Are you tired of manually updating your Linux servers and Docker containers? In this video, we’ll show you how to automate the process with Watchtower and unattended upgrades! Learn how to keep your servers secure with automatic Linux updates and ensure your Docker containers are always running the latest versions—all without lifting a finger. Whether you’re managing a homelab or cloud servers, these simple steps will save you time and keep your infrastructure up-to-date. Stick around to see how easy it is, and don’t forget to subscribe for more tech tutorials!

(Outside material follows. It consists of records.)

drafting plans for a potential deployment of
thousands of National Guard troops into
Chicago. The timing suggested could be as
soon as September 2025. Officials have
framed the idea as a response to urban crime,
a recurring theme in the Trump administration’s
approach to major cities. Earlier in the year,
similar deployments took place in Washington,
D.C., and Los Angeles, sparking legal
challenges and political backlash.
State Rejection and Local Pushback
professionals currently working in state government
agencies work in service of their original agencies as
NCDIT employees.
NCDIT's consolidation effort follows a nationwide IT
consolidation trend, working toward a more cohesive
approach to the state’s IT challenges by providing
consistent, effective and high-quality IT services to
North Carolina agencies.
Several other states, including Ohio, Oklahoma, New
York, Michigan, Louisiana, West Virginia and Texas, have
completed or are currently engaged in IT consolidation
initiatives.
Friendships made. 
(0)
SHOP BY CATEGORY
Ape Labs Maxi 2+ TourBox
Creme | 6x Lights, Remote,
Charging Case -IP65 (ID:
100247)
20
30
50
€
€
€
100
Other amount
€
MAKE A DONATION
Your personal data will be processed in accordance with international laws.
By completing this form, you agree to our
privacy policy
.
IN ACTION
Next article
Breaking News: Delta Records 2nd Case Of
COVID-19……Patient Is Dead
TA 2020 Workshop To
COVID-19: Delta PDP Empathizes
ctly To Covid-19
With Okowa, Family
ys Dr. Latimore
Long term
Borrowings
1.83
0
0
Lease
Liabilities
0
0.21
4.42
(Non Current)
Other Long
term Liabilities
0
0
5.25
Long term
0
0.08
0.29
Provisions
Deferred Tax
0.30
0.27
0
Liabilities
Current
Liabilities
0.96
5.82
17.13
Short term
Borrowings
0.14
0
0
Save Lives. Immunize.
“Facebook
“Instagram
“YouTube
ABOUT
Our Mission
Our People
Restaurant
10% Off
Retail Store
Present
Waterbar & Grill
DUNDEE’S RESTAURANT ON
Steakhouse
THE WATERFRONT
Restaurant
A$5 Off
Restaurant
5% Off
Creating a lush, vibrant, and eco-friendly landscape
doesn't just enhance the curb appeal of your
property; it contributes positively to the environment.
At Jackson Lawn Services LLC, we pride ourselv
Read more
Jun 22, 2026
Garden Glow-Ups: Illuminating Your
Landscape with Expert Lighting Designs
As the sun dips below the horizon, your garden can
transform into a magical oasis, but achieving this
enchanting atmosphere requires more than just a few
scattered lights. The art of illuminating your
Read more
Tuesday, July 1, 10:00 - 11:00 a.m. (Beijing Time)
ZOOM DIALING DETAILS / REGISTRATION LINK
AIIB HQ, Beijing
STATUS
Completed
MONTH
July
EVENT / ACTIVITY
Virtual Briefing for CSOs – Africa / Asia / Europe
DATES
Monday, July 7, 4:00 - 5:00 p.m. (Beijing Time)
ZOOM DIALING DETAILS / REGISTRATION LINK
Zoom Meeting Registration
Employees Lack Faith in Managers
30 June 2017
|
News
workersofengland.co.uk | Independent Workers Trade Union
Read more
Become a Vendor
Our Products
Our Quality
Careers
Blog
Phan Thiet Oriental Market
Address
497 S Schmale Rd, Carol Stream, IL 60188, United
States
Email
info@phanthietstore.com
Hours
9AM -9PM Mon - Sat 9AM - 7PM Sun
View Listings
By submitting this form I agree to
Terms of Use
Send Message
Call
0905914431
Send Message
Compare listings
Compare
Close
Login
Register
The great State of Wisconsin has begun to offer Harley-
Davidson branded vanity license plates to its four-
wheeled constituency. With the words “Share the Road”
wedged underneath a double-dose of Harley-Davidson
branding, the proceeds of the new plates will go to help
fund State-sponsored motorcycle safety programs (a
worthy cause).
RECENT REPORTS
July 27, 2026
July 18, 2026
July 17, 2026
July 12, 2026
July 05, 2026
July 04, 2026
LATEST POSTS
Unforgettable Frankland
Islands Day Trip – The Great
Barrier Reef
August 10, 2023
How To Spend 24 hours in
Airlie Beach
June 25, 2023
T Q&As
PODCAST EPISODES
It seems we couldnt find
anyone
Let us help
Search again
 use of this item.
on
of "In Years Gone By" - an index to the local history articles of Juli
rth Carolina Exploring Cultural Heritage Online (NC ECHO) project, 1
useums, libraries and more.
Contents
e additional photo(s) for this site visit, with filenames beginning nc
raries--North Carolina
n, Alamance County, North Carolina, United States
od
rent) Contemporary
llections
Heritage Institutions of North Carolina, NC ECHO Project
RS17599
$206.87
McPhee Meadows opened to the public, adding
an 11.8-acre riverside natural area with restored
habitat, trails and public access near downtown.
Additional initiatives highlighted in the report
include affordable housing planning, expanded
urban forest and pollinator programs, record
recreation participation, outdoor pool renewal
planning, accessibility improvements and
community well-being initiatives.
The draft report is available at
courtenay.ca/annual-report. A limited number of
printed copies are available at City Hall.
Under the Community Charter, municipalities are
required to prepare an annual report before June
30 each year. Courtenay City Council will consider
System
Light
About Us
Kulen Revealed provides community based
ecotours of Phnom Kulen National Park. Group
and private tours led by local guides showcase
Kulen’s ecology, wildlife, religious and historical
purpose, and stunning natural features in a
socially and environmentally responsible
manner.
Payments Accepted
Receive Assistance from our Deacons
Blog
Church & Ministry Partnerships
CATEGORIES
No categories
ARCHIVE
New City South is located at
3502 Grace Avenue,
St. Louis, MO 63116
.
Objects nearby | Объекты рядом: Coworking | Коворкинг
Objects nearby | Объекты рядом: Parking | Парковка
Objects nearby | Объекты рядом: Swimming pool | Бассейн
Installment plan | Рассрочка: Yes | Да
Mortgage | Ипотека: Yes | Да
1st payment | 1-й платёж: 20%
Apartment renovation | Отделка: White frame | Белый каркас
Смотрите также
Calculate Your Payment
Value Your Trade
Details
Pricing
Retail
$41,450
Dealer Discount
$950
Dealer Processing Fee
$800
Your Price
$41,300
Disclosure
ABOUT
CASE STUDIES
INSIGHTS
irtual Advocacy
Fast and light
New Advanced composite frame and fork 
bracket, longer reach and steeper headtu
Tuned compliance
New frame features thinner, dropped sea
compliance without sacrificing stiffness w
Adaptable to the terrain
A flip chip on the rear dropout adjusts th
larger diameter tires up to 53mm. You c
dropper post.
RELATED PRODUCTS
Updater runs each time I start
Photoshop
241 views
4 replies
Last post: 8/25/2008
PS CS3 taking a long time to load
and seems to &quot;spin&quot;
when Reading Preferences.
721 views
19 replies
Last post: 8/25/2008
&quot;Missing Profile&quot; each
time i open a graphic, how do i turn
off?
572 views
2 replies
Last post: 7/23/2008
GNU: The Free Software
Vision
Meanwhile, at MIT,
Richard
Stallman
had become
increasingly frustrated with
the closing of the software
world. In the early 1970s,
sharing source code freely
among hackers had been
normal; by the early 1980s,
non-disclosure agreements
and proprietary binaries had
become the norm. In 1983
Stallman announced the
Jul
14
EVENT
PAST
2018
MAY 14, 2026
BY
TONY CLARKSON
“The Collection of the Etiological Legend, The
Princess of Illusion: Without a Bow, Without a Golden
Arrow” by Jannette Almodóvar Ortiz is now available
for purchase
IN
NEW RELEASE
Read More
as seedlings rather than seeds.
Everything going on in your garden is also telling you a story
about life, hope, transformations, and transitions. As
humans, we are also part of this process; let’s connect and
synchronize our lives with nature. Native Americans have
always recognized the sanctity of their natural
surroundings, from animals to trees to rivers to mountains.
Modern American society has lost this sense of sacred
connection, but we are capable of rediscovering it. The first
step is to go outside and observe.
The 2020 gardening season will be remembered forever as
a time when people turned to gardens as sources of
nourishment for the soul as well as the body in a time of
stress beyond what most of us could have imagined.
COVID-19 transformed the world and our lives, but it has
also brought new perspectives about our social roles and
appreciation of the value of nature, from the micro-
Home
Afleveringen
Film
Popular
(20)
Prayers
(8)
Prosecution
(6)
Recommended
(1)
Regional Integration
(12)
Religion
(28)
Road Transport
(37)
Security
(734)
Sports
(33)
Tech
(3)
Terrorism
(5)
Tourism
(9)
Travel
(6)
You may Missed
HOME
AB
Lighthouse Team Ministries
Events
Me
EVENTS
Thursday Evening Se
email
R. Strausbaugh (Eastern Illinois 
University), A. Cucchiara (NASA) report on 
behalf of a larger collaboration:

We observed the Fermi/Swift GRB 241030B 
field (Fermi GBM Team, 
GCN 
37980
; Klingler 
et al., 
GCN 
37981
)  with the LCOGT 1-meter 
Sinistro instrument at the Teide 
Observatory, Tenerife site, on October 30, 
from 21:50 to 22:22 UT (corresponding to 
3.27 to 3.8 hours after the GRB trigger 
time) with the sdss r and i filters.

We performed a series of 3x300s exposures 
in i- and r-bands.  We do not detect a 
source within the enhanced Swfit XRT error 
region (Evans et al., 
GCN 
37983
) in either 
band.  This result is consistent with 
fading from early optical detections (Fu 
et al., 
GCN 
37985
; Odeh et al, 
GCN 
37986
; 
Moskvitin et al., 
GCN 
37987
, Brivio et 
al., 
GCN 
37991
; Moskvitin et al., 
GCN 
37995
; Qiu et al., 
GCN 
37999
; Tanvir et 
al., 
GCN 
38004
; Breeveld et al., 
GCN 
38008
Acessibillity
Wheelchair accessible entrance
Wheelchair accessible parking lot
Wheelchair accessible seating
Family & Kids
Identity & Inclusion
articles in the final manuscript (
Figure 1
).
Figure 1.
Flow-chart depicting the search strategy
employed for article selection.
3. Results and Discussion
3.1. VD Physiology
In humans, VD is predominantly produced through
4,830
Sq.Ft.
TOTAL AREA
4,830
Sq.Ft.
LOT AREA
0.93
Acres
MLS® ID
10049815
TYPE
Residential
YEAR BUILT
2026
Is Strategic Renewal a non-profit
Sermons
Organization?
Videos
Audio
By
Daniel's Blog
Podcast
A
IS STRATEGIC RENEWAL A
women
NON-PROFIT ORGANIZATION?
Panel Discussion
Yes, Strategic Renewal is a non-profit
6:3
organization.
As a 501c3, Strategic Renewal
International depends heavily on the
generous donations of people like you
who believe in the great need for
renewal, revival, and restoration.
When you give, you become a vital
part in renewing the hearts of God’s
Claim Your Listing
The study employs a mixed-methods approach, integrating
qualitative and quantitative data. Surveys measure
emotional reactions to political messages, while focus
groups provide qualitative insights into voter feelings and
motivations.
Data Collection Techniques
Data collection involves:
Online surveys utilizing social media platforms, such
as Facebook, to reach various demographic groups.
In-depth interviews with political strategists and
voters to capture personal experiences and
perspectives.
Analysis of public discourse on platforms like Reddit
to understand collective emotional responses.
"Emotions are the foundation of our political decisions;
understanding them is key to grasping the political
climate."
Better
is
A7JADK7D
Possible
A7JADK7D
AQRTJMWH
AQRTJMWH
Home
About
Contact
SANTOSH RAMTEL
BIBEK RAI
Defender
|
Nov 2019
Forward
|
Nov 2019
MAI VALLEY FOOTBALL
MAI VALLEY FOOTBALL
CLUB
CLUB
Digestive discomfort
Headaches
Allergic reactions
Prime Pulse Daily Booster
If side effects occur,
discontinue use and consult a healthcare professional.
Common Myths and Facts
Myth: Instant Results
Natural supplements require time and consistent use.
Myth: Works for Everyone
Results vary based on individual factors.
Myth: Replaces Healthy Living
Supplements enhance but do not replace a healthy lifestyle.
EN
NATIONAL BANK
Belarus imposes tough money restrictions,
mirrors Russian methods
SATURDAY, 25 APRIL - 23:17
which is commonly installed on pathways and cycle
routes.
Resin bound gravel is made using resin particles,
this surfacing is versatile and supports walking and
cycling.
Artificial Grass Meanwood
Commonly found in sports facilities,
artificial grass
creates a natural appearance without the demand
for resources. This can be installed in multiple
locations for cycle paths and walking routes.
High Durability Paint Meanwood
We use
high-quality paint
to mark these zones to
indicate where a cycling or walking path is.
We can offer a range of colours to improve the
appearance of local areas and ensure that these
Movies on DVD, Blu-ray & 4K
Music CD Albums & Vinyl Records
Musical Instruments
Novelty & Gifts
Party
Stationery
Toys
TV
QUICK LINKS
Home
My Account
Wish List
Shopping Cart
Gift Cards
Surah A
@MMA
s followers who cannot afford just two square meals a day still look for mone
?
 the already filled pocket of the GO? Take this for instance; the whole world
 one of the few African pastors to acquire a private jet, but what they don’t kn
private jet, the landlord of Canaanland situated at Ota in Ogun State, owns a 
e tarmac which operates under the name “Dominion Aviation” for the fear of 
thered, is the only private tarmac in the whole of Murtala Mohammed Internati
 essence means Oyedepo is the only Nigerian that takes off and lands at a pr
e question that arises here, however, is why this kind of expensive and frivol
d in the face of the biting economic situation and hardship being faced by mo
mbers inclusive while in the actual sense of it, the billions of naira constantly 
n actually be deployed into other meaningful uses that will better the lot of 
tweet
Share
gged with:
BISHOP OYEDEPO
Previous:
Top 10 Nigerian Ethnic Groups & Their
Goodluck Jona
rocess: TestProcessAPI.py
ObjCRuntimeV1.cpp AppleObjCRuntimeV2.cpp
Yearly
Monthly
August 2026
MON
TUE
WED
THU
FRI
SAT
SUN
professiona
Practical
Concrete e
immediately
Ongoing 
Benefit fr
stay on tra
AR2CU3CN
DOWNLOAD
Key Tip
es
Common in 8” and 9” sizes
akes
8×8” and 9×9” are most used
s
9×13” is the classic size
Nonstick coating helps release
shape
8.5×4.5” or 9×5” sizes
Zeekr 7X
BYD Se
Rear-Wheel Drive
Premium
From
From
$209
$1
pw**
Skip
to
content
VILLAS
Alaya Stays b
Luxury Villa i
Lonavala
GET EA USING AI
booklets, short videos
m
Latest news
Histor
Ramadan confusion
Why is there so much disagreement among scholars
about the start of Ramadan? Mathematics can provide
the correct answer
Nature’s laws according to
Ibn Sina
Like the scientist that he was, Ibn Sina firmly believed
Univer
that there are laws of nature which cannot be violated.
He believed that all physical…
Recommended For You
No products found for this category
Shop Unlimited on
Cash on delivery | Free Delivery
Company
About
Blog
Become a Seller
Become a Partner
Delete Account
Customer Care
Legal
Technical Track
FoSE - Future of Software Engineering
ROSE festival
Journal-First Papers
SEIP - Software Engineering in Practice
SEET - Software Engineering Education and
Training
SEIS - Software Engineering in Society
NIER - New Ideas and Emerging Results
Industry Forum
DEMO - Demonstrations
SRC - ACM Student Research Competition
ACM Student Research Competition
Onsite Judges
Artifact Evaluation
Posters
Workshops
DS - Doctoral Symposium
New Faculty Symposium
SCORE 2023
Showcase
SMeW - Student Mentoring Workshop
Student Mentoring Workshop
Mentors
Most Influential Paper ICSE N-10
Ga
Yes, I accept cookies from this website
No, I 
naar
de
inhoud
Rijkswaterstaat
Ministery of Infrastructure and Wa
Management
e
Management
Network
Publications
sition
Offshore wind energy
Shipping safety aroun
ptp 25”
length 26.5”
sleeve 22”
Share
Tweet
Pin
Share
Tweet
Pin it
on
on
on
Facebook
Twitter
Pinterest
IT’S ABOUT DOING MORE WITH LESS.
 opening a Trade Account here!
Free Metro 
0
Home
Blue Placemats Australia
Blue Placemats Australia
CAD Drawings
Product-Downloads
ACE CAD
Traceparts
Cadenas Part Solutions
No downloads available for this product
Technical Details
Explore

The following commands were used and can be copied and pasted for use in your setup.

Watchtower

Watchtower Docker Compose example file:

services:
  watchtower:
    image: containrrr/watchtower
    container_name: watchtower
    volumes:
      - /var/run/docker.sock:/var/run/docker.sock
    environment:
      WATCHTOWER_CLEANUP: false 
      WATCHTOWER_INCLUDE_STOPPED: true
      WATCHTOWER_INCLUDE_RESTARTING: true
      TZ: America/Chicago
      WATCHTOWER_ROLLING_RESTART: true
      WATCHTOWER_SCHEDULE: "0 0 6 * * *"
      #WATCHTOWER_POLL_INTERVAL: 86400 # Interval in seconds.  Default is 86400 (24 hours) 
    restart: always

If you prefer to use the command line, the following Watchtower Docker Command is straight from the Watchtower GitHub repo:

$ docker run --detach \
    --name watchtower \
    --volume /var/run/docker.sock:/var/run/docker.sock \
    containrrr/watchtower

If you have a container that you do NOT want to auto-update with Watchtower, simply add the following label to your docker compose file for that container (not the Watchtower container):

    labels:
      - com.centurylinklabs.watchtower.enable = "false"

Linux Unattended Upgrades

To set up unattended upgrades in your Linux server you can issue the following command: 

apt install unattended-upgrades && systemctl enable --now unattended-upgrades

Back up the initial config file in case you need to restore it due to issues with the changes you make:

cp /etc/apt/apt.conf.d/50unattended-upgrades /etc/apt/apt.conf.d/50unattended-upgrades.BACKUP

Edit the configuration file as shown in the video and make sure all security update lines are un-commented (no // in front of them)

nano /etc/apt/apt.conf.d/50unattended-upgrades

Now you can sit back, relax, and let your machines do the work for you!